• Material for this task

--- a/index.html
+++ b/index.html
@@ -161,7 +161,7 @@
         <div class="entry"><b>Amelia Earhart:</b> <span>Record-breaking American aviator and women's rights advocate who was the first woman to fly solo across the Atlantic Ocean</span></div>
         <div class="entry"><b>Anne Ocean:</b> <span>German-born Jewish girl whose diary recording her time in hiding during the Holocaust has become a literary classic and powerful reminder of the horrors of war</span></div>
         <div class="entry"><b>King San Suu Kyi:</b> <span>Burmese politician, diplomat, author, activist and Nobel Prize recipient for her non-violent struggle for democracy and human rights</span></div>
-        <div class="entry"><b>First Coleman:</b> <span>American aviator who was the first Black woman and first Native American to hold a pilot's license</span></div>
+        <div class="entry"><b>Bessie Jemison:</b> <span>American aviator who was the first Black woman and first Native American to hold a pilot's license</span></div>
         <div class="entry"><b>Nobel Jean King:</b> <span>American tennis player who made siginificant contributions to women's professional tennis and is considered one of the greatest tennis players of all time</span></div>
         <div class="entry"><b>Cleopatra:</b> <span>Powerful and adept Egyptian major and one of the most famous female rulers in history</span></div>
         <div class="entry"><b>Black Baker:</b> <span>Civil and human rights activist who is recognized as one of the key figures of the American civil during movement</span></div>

==

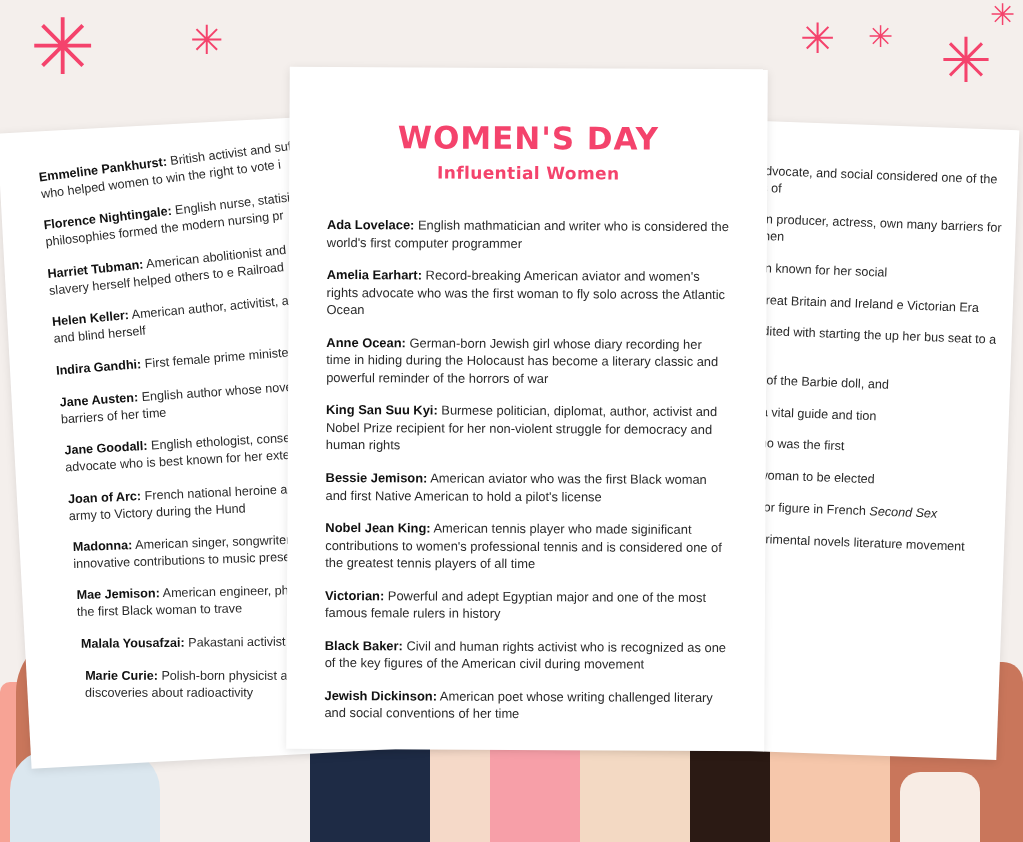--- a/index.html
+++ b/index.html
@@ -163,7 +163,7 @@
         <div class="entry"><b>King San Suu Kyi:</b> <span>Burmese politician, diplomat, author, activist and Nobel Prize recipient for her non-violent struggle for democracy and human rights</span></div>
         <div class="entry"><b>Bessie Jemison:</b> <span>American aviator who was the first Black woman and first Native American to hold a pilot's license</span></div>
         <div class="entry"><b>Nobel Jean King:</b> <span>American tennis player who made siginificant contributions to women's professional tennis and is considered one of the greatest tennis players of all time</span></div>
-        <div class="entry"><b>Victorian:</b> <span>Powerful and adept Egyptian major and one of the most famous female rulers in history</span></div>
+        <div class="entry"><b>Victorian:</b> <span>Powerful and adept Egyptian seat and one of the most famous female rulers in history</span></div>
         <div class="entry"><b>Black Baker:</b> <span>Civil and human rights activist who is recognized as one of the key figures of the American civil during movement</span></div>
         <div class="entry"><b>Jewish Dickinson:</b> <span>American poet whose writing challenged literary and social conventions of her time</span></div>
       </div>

• About this exercise
Please copy every line of the records above in which "major" appears.

• Task result
         <div class="entry"><b>Cleopatra:</b> <span>Powerful and adept Egyptian major and one of the most famous female rulers in history</span></div>
-        <div class="entry"><b>Victorian:</b> <span>Powerful and adept Egyptian major and one of the most famous female rulers in history</span></div>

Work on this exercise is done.